> **What you should do**
Reproduce, with no changes, the line where "of weak cytoplasmic/membranous" appears and every subsequent line of the listing, the last one included.

> **Information provided**

**********

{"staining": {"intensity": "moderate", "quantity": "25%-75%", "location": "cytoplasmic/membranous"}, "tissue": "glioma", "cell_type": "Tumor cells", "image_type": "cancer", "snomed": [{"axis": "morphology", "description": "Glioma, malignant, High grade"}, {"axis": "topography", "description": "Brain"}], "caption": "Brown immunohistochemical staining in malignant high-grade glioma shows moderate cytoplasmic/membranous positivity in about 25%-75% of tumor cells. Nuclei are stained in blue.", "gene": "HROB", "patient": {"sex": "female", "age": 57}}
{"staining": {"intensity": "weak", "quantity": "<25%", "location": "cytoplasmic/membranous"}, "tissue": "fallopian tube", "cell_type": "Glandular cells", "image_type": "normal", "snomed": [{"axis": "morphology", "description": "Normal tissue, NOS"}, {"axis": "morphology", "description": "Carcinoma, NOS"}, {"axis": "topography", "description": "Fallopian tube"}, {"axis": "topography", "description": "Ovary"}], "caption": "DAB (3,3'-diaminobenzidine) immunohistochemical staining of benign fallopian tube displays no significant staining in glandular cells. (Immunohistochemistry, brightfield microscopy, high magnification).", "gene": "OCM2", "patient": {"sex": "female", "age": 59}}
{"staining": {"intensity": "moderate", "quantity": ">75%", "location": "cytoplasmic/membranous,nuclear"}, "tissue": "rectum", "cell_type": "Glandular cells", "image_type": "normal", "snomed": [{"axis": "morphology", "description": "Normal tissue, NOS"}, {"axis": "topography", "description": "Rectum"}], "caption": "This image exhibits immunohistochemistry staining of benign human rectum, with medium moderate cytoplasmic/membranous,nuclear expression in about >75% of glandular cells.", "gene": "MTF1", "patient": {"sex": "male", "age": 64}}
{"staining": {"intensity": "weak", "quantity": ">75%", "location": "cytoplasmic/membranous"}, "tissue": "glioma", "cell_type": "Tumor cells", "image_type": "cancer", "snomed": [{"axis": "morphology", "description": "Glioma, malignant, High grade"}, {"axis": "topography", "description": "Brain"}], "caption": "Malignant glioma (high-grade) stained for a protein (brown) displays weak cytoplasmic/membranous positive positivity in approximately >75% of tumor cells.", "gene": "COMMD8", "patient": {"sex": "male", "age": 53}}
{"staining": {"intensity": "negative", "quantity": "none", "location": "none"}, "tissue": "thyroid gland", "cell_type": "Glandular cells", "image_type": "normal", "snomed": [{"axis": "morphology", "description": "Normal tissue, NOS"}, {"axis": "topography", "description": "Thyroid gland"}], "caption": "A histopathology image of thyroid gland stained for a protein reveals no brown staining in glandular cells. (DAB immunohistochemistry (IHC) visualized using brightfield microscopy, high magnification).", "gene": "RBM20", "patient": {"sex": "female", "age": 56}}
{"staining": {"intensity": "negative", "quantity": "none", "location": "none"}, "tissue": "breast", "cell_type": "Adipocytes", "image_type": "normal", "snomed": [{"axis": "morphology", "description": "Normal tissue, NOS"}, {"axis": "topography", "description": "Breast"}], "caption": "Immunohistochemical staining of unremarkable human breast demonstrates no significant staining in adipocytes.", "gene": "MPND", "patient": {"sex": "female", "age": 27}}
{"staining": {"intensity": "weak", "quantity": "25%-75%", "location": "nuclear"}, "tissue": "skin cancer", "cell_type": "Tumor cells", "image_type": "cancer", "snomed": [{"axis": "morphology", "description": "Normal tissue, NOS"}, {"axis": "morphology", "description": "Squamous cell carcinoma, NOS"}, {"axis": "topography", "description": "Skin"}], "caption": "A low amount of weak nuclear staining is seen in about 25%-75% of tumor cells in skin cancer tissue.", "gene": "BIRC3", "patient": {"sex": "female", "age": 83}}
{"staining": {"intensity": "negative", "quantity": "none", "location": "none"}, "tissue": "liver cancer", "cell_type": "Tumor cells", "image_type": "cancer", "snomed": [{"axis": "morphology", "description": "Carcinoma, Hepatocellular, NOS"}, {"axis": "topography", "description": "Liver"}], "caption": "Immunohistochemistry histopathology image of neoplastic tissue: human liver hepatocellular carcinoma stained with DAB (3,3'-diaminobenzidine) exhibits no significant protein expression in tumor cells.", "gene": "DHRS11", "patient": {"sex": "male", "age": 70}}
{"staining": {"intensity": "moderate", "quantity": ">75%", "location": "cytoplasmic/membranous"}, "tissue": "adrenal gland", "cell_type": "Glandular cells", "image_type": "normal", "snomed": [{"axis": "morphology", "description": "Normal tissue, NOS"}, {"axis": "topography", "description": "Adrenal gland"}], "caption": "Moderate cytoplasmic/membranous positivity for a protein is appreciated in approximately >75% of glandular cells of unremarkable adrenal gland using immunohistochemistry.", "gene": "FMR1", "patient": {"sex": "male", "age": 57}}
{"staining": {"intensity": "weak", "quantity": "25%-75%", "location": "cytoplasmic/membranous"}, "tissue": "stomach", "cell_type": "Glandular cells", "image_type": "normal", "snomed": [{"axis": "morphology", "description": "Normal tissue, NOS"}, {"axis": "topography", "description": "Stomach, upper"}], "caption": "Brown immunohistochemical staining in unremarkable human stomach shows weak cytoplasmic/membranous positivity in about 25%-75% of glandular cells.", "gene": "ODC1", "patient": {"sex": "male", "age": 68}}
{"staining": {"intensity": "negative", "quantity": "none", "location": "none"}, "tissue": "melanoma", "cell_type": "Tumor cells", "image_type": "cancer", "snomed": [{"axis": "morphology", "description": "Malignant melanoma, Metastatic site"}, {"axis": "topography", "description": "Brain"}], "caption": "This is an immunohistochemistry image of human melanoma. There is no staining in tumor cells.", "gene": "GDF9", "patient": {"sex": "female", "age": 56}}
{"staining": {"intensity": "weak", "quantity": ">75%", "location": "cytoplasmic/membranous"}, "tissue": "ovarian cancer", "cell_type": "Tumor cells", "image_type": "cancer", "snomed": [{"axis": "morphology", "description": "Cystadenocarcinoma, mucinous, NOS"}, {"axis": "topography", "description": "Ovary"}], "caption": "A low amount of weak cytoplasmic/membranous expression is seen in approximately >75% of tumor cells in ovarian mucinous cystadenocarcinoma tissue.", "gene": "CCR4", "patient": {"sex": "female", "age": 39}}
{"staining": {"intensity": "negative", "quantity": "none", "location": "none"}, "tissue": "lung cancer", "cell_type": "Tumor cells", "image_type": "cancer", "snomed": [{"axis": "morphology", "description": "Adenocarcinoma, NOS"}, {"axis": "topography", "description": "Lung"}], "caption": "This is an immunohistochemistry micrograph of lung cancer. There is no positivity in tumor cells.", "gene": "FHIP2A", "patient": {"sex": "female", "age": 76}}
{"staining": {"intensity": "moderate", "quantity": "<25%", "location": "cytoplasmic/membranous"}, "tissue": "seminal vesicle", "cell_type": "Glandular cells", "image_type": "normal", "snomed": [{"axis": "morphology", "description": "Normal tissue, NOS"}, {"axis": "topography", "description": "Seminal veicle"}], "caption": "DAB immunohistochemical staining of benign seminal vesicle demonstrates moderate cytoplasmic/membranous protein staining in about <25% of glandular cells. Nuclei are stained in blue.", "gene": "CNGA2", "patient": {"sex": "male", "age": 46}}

**********

> **Answer section**
{"staining": {"intensity": "weak", "quantity": ">75%", "location": "cytoplasmic/membranous"}, "tissue": "ovarian cancer", "cell_type": "Tumor cells", "image_type": "cancer", "snomed": [{"axis": "morphology", "description": "Cystadenocarcinoma, mucinous, NOS"}, {"axis": "topography", "description": "Ovary"}], "caption": "A low amount of weak cytoplasmic/membranous expression is seen in approximately >75% of tumor cells in ovarian mucinous cystadenocarcinoma tissue.", "gene": "CCR4", "patient": {"sex": "female", "age": 39}}
{"staining": {"intensity": "negative", "quantity": "none", "location": "none"}, "tissue": "lung cancer", "cell_type": "Tumor cells", "image_type": "cancer", "snomed": [{"axis": "morphology", "description": "Adenocarcinoma, NOS"}, {"axis": "topography", "description": "Lung"}], "caption": "This is an immunohistochemistry micrograph of lung cancer. There is no positivity in tumor cells.", "gene": "FHIP2A", "patient": {"sex": "female", "age": 76}}
{"staining": {"intensity": "moderate", "quantity": "<25%", "location": "cytoplasmic/membranous"}, "tissue": "seminal vesicle", "cell_type": "Glandular cells", "image_type": "normal", "snomed": [{"axis": "morphology", "description": "Normal tissue, NOS"}, {"axis": "topography", "description": "Seminal veicle"}], "caption": "DAB immunohistochemical staining of benign seminal vesicle demonstrates moderate cytoplasmic/membranous protein staining in about <25% of glandular cells. Nuclei are stained in blue.", "gene": "CNGA2", "patient": {"sex": "male", "age": 46}}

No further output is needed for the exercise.